* **INSTRUCTIONS TO FOLLOW**
Recast the lines between the one holding "solve-field (astrometry.net, Tycho-2" and the one holding "(file carries no", inclusive, as a Markdown table with the columns No. and Text, omitting any blank lines.
━━━━━━━━━━
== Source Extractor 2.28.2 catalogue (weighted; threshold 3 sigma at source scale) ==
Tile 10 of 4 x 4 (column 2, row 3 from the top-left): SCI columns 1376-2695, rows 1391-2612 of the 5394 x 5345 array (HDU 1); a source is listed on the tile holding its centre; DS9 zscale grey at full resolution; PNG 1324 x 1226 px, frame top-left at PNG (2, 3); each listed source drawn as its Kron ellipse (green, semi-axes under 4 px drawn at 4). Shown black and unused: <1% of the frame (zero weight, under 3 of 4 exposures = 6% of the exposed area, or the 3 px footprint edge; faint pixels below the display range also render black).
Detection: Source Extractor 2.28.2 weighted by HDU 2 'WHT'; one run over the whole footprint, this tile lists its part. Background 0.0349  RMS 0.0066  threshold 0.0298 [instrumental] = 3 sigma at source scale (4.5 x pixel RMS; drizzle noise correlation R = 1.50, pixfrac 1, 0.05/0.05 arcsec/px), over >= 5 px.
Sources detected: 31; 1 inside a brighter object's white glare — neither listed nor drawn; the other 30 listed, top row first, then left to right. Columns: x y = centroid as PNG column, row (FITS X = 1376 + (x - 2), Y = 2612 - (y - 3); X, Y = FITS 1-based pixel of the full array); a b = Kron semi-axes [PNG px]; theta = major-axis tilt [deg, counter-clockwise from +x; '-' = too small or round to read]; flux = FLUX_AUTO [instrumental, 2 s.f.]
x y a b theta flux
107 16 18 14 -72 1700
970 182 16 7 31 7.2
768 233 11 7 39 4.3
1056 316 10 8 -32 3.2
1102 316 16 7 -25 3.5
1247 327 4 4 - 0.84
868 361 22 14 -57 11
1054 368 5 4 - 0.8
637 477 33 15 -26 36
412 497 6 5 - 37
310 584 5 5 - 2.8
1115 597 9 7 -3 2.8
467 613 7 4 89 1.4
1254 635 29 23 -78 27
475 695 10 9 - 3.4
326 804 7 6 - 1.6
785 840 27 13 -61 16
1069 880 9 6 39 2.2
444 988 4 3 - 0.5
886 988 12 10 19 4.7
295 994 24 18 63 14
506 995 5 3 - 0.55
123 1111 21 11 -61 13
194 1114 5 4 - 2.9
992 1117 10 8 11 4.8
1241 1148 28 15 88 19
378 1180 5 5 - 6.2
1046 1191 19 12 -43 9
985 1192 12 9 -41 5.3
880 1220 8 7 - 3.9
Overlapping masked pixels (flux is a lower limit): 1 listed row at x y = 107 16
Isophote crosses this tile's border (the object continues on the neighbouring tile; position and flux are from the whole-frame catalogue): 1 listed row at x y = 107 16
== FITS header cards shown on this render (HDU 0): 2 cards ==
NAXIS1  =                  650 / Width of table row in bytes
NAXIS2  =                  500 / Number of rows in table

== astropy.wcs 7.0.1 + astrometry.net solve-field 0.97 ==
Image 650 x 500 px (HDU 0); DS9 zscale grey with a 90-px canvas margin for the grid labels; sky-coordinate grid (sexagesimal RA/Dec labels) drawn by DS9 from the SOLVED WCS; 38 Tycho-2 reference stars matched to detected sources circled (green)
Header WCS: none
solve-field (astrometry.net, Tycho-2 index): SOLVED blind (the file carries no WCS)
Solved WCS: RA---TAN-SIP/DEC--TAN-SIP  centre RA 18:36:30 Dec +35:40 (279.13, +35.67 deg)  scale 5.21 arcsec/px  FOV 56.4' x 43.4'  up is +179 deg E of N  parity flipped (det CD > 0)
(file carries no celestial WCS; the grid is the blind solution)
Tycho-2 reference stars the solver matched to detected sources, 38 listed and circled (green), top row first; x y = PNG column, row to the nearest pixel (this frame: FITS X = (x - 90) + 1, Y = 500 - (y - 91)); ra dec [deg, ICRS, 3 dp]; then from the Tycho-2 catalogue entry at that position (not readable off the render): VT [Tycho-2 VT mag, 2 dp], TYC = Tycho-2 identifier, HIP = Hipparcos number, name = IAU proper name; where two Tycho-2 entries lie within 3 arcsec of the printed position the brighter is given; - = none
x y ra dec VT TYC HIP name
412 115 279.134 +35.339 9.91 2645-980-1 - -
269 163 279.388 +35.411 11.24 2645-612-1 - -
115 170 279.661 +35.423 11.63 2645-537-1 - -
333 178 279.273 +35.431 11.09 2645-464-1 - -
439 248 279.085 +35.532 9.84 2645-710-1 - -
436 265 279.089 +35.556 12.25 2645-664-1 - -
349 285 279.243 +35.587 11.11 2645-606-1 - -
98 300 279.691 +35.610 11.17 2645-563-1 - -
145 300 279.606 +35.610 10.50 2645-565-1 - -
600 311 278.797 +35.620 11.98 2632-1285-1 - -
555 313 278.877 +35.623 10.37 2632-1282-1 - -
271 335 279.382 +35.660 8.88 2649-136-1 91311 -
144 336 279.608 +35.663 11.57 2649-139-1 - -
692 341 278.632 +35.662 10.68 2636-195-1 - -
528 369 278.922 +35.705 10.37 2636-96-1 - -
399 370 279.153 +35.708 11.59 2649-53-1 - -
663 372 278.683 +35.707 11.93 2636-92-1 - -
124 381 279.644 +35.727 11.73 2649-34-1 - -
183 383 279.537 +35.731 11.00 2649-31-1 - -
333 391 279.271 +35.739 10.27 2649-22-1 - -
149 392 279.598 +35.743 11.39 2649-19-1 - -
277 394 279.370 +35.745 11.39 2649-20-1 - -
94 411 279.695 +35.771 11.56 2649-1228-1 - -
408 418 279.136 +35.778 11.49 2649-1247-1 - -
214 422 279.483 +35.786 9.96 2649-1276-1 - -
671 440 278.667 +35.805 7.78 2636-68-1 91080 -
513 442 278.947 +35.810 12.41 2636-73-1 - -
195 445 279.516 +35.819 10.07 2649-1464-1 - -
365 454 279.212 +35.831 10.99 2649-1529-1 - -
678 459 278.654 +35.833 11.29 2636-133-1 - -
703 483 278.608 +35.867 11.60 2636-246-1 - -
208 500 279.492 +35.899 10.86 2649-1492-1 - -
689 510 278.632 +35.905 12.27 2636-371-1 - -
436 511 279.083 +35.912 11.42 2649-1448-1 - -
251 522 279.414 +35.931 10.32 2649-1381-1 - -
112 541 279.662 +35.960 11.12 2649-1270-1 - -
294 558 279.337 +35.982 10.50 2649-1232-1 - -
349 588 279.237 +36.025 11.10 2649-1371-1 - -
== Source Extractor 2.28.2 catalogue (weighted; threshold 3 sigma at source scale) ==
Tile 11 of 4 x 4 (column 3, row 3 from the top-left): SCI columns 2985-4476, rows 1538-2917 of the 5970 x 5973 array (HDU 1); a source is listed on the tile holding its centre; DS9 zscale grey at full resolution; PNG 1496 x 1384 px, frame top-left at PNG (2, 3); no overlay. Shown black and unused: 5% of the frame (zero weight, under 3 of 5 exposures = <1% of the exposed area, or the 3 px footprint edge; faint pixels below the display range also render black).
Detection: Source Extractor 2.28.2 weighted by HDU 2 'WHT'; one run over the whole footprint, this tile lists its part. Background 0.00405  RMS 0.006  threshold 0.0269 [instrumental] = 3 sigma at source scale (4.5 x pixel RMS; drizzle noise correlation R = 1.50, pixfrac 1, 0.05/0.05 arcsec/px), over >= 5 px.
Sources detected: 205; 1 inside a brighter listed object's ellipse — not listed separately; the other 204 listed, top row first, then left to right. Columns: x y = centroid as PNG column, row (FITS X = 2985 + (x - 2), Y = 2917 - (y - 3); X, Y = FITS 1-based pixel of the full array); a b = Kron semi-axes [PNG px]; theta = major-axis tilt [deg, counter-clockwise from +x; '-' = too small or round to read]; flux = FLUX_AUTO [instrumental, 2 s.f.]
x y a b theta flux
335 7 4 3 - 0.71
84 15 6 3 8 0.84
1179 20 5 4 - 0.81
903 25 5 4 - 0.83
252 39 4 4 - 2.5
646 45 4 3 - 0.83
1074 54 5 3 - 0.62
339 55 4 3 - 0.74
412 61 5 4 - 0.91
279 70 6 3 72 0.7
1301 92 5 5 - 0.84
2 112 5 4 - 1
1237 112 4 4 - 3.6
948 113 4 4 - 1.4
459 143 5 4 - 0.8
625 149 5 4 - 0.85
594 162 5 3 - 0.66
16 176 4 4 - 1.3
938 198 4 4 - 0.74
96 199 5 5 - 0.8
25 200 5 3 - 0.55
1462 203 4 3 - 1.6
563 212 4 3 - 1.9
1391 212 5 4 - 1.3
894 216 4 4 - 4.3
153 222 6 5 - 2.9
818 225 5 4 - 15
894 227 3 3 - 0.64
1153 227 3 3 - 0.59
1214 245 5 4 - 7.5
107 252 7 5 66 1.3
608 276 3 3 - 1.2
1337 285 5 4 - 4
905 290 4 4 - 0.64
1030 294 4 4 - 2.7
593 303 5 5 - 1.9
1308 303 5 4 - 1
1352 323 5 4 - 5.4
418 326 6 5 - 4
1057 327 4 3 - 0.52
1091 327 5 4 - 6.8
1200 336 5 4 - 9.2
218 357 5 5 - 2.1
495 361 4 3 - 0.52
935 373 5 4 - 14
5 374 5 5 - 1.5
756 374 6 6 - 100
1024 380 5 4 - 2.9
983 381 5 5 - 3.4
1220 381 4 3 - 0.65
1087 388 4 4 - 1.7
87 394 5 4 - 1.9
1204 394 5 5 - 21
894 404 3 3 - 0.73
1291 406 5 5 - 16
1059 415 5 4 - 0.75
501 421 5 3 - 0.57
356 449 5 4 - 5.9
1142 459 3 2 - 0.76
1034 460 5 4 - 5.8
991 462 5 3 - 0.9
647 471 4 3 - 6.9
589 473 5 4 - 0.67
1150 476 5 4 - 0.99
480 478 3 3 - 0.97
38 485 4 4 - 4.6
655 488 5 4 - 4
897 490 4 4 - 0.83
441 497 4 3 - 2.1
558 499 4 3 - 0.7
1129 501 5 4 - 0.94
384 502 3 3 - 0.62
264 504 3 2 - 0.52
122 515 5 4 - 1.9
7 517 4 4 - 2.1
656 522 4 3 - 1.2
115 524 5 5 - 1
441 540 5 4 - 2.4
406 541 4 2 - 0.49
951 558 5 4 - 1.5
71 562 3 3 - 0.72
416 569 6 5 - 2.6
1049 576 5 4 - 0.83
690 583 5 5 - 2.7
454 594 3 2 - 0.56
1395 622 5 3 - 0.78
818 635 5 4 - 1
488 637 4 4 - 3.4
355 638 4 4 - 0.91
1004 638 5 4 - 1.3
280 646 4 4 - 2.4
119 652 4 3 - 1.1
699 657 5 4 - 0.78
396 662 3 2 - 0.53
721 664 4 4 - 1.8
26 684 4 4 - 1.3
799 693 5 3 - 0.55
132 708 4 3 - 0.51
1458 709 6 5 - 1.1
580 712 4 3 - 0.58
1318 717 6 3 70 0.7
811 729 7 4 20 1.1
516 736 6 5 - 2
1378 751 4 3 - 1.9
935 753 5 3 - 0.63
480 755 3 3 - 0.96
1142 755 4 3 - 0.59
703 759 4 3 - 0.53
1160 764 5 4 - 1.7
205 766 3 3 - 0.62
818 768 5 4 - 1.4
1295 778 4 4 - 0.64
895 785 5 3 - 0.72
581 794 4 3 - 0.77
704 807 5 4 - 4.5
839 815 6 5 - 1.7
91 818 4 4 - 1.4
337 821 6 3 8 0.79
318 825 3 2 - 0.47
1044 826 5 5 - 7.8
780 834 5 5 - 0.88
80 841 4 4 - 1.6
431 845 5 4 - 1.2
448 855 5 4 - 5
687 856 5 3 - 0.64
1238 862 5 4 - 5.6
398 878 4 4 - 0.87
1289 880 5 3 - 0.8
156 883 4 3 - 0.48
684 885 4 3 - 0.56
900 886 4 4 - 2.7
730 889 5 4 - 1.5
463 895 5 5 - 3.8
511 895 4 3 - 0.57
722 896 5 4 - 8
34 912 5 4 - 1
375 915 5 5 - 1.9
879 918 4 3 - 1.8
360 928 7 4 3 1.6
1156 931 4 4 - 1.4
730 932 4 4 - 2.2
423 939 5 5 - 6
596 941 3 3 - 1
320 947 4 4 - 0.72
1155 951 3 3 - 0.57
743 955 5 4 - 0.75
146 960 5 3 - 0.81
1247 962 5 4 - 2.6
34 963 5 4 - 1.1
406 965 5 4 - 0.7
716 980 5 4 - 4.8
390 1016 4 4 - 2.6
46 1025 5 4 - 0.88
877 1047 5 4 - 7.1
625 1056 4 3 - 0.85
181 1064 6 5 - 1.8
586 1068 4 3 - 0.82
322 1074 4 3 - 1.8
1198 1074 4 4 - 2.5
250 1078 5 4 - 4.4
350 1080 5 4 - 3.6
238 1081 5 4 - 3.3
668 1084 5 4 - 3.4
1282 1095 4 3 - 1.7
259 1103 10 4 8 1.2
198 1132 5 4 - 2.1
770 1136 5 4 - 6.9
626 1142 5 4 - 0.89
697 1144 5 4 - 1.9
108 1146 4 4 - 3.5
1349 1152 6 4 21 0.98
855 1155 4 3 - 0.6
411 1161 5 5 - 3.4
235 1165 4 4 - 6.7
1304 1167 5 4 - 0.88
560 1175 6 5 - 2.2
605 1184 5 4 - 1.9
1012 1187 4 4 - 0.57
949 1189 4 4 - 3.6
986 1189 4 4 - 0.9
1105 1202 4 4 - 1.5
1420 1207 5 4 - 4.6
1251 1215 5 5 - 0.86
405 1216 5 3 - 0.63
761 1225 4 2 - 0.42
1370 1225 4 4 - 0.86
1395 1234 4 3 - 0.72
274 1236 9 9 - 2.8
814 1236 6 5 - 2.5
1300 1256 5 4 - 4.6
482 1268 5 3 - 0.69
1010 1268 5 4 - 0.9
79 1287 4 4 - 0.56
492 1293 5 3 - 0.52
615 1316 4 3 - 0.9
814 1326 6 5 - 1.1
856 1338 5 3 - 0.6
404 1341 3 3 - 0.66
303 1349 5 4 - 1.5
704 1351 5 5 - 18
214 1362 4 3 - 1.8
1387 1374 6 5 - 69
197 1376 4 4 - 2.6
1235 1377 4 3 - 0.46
━━━━━━━━━━
* **RESULT**
| No. | Text |
|---|---|
| 1 | solve-field (astrometry.net, Tycho-2 index): SOLVED blind (the file carries no WCS) |
| 2 | Solved WCS: RA---TAN-SIP/DEC--TAN-SIP  centre RA 18:36:30 Dec +35:40 (279.13, +35.67 deg)  scale 5.21 arcsec/px  FOV 56.4' x 43.4'  up is +179 deg E of N  parity flipped (det CD > 0) |
| 3 | (file carries no celestial WCS; the grid is the blind solution) |